■ Extracted entries
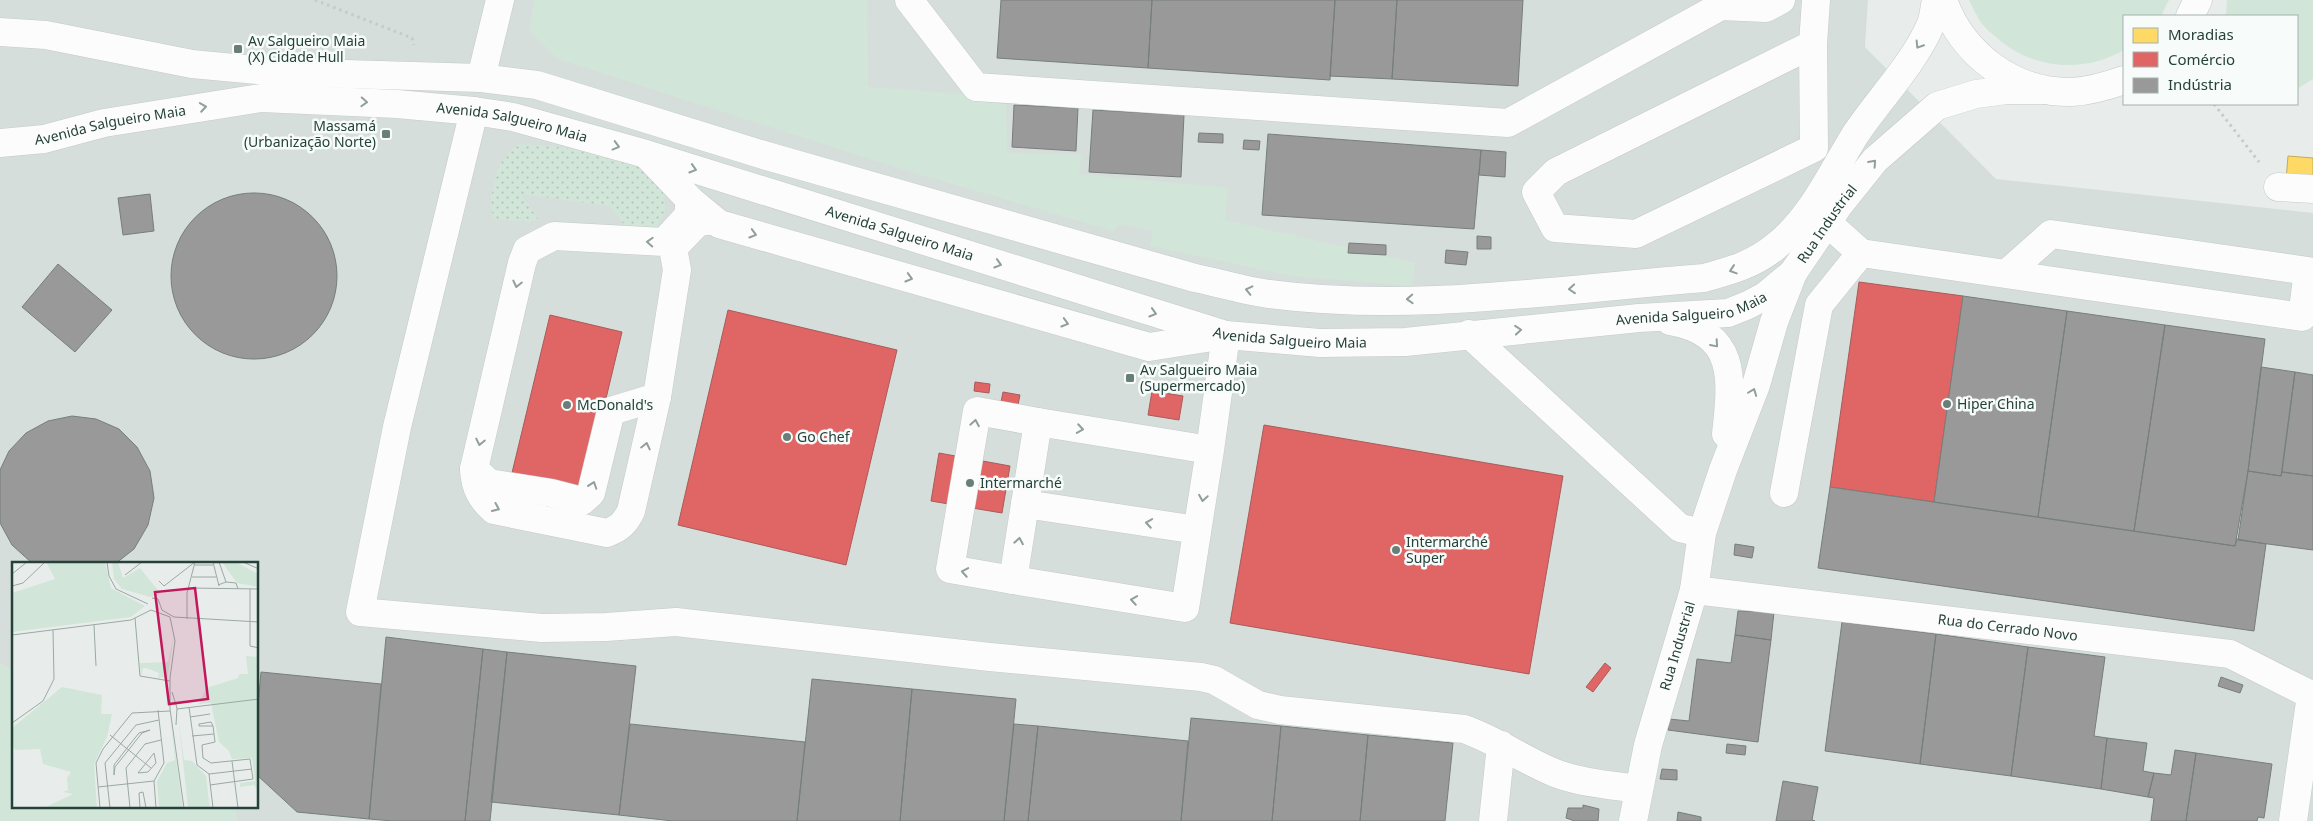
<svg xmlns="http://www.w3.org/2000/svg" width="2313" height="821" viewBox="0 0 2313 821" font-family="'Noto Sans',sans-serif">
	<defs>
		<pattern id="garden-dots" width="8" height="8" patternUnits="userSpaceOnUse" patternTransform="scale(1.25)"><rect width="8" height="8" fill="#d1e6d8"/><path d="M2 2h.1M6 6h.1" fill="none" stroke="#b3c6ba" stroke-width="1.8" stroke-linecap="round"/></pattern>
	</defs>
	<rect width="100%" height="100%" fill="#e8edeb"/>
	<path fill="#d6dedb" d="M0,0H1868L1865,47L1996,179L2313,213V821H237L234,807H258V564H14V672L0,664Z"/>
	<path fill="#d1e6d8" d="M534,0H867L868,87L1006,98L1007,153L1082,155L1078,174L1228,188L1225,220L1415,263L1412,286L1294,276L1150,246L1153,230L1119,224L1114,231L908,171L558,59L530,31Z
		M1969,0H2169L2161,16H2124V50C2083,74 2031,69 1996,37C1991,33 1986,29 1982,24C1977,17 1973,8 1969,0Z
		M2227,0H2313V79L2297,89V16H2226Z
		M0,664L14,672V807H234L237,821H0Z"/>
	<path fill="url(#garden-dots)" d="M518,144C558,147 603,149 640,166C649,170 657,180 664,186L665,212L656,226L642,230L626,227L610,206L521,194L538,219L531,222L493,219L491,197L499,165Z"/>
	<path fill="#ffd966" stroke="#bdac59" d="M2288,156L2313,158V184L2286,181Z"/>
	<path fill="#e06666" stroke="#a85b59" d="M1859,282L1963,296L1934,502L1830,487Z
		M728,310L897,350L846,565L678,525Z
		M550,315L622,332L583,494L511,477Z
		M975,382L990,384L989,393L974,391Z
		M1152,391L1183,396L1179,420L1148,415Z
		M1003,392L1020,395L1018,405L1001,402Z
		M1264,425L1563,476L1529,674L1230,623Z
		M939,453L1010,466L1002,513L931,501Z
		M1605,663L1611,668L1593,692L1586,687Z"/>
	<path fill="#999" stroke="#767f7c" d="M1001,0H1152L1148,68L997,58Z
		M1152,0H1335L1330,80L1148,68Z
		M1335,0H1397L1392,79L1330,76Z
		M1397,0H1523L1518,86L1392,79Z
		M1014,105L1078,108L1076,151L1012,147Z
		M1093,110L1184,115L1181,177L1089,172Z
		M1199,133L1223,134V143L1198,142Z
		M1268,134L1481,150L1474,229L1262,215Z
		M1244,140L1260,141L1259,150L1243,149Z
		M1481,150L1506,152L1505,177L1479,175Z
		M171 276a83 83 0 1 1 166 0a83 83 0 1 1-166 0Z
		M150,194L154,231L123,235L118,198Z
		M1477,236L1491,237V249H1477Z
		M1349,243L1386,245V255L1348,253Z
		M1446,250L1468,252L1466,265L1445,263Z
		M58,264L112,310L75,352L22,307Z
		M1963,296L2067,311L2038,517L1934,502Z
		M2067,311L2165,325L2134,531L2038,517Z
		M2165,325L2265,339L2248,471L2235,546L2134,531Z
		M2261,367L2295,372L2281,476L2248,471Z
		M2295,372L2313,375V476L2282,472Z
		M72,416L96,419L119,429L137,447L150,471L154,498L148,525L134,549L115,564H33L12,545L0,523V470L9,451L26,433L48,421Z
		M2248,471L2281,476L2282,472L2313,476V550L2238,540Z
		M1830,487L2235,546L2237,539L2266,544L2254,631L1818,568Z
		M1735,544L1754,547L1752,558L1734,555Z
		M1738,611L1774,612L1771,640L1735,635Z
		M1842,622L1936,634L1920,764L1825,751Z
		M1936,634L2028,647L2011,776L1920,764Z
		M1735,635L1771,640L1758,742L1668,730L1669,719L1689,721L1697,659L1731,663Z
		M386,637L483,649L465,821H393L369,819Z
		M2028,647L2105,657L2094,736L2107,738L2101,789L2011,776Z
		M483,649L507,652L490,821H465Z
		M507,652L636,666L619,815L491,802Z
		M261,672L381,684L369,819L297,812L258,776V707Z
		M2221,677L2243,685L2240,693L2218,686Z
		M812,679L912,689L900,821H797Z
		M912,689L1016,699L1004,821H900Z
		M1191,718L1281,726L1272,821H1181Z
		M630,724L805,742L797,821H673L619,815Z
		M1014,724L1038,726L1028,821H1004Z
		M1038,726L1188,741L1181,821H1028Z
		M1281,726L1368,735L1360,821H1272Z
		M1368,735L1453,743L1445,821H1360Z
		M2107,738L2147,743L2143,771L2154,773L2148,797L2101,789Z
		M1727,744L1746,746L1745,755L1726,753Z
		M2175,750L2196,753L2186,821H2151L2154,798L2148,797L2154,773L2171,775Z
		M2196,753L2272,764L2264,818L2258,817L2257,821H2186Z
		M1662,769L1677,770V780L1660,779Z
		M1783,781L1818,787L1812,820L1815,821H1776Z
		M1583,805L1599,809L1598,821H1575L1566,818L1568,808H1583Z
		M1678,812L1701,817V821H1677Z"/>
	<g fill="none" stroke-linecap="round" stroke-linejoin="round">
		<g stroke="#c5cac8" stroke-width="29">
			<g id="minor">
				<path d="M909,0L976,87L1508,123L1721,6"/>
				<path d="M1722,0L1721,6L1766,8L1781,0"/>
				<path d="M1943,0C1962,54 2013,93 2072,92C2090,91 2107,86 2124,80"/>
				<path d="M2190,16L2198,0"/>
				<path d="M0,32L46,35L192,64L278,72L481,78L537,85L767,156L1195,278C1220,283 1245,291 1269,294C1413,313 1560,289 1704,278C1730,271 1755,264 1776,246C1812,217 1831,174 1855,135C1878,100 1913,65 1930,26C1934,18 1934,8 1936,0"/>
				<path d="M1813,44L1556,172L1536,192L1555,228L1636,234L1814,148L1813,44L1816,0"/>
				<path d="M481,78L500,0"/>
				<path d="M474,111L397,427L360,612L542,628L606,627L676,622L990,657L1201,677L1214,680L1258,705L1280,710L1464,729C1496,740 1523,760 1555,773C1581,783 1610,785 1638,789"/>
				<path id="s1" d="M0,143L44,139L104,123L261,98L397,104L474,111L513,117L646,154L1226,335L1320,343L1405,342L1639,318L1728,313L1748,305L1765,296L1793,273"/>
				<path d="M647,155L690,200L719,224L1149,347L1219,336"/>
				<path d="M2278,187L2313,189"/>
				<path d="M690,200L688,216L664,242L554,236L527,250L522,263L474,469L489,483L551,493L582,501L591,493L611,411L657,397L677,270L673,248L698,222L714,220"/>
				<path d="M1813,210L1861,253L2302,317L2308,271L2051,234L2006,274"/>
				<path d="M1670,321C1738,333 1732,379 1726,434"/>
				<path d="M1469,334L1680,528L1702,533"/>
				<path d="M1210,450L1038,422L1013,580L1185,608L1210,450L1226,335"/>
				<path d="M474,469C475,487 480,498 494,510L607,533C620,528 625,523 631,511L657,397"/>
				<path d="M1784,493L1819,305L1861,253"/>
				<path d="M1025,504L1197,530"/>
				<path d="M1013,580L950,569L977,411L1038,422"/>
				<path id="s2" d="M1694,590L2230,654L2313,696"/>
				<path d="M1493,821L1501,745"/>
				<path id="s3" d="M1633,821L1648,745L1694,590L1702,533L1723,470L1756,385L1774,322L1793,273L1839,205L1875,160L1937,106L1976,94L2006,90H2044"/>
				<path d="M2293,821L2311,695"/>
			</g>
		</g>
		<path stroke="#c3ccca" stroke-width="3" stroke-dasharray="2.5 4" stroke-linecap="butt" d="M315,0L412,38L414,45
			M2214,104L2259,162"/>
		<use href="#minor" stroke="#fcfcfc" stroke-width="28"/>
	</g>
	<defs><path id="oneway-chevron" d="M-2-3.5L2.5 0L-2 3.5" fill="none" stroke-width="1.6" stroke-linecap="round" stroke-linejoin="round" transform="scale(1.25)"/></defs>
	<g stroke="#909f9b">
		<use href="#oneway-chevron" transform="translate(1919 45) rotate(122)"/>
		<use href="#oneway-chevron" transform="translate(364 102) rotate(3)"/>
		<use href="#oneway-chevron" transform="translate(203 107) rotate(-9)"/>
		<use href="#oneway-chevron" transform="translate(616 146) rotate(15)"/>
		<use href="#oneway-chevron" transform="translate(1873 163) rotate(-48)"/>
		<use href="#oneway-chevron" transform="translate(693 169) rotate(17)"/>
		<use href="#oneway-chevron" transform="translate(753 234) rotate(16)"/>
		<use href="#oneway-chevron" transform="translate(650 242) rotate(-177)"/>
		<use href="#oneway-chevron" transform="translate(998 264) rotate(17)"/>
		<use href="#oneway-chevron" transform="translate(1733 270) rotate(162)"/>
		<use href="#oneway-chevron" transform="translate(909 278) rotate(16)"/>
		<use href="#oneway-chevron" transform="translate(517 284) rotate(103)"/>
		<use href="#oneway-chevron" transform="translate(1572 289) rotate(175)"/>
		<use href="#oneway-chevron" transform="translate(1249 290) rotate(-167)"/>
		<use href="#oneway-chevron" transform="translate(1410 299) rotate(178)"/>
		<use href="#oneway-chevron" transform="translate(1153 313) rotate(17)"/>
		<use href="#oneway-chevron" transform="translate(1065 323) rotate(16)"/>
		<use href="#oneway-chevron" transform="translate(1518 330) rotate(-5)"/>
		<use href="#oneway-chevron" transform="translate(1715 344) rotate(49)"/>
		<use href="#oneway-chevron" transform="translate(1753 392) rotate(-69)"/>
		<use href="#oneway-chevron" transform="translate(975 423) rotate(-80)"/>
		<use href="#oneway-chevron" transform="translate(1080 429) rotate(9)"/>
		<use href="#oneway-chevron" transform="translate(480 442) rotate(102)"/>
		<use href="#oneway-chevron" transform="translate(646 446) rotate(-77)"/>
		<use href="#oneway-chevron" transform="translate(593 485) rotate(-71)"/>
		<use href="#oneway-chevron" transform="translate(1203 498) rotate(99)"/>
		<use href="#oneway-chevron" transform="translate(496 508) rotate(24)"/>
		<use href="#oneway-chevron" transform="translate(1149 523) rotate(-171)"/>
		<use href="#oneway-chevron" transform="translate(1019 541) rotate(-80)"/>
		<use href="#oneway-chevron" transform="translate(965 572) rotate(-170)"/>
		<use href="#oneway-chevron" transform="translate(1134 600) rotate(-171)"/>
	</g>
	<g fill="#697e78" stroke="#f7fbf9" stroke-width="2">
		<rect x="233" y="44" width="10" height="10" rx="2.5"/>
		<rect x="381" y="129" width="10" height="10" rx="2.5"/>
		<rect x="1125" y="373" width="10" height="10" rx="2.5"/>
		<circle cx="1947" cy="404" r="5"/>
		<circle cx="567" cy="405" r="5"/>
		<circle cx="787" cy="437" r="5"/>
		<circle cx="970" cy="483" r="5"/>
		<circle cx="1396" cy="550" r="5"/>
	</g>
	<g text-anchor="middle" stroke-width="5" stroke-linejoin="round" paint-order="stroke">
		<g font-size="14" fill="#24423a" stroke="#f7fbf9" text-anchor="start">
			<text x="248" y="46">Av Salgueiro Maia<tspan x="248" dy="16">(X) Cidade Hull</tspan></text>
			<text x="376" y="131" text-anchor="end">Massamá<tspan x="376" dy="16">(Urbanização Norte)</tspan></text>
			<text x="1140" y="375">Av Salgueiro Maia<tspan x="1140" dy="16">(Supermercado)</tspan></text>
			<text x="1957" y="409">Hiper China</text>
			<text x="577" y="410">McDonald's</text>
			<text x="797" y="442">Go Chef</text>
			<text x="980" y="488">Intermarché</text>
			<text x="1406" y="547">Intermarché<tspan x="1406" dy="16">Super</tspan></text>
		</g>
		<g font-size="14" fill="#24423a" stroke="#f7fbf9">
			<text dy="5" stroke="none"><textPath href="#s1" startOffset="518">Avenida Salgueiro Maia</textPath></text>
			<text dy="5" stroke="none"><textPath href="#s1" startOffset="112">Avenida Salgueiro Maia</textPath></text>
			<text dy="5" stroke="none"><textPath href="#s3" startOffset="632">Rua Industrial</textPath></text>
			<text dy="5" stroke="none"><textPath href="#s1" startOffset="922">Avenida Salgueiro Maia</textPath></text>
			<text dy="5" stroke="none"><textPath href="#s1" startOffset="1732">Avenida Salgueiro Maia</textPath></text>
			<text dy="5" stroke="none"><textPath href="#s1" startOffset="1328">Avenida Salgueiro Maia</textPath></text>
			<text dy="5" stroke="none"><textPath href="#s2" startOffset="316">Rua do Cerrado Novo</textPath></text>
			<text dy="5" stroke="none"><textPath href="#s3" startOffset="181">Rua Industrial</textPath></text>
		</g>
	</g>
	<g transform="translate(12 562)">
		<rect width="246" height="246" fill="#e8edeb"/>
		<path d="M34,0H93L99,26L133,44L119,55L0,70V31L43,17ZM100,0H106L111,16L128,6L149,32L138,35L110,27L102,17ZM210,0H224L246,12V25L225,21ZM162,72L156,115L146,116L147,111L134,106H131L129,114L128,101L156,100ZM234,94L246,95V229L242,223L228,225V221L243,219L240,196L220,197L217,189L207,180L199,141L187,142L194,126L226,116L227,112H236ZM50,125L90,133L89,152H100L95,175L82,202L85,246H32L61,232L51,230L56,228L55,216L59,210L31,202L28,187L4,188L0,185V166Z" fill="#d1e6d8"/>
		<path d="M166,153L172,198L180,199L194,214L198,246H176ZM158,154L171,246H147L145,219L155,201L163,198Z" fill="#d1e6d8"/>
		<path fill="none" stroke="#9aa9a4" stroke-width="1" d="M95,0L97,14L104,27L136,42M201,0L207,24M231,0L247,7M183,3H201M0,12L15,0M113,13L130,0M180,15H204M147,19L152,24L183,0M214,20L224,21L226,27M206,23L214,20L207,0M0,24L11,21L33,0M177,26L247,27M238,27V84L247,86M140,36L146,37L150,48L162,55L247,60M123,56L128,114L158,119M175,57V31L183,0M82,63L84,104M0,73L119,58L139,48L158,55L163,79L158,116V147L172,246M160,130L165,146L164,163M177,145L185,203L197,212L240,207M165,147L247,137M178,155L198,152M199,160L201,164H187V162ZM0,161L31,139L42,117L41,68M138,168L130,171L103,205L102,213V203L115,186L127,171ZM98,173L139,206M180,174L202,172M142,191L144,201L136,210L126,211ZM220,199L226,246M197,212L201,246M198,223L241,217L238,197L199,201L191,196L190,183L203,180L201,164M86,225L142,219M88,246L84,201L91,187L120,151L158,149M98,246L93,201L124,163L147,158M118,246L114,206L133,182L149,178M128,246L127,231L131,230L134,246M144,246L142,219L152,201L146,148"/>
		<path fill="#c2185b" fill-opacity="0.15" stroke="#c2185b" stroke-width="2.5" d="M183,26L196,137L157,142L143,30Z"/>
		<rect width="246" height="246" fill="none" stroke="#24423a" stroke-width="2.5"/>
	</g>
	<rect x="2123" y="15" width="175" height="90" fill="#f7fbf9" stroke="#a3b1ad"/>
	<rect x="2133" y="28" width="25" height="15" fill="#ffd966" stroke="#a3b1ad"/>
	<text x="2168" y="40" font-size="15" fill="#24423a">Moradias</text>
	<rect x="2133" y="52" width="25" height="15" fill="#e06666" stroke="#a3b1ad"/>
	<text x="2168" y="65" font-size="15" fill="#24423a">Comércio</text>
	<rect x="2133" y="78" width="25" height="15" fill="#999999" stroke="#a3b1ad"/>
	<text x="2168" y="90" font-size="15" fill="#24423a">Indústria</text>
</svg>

■ Task prompt
Check the entries above line by line and return each one containing the word "textPath".

■ Answer to the problem
			<text dy="5" stroke="none"><textPath href="#s1" startOffset="518">Avenida Salgueiro Maia</textPath></text>
			<text dy="5" stroke="none"><textPath href="#s1" startOffset="112">Avenida Salgueiro Maia</textPath></text>
			<text dy="5" stroke="none"><textPath href="#s3" startOffset="632">Rua Industrial</textPath></text>
			<text dy="5" stroke="none"><textPath href="#s1" startOffset="922">Avenida Salgueiro Maia</textPath></text>
			<text dy="5" stroke="none"><textPath href="#s1" startOffset="1732">Avenida Salgueiro Maia</textPath></text>
			<text dy="5" stroke="none"><textPath href="#s1" startOffset="1328">Avenida Salgueiro Maia</textPath></text>
			<text dy="5" stroke="none"><textPath href="#s2" startOffset="316">Rua do Cerrado Novo</textPath></text>
			<text dy="5" stroke="none"><textPath href="#s3" startOffset="181">Rua Industrial</textPath></text>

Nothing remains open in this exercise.